WHAT YOU NEED TO DO:
Return the text from every page in the following material line for line and unchanged. Leave the pictures out of your answer.
....................
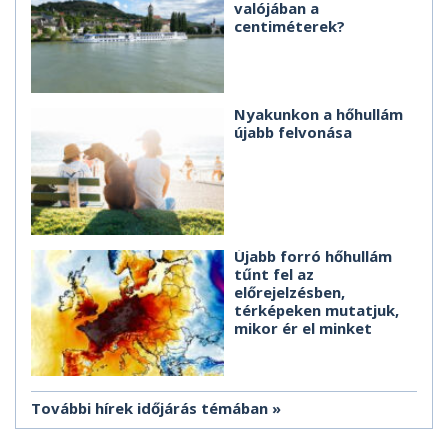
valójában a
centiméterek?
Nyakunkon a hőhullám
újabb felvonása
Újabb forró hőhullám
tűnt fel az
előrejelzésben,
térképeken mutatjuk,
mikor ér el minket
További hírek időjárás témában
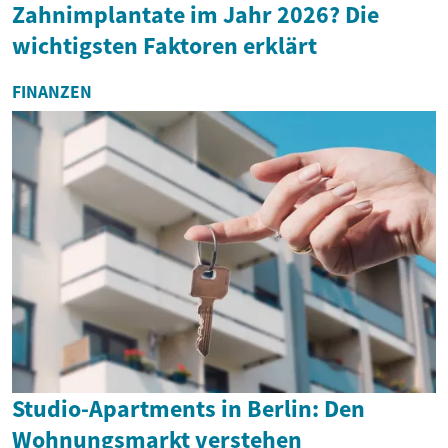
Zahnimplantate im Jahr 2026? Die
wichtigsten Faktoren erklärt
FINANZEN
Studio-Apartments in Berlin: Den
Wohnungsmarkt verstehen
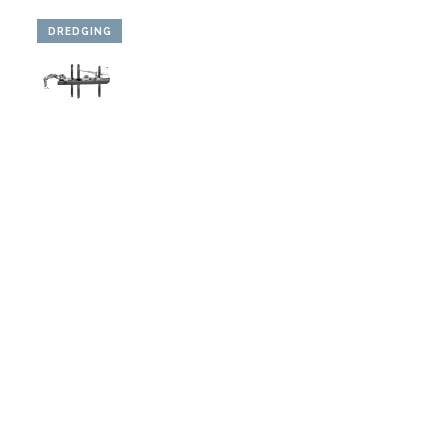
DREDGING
....................
TASK RESULT:
valójában a
centiméterek?
Nyakunkon a hőhullám
újabb felvonása
Újabb forró hőhullám
tűnt fel az
előrejelzésben,
térképeken mutatjuk,
mikor ér el minket
További hírek időjárás témában
Zahnimplantate im Jahr 2026? Die
wichtigsten Faktoren erklärt
FINANZEN
Studio-Apartments in Berlin: Den
Wohnungsmarkt verstehen
DREDGING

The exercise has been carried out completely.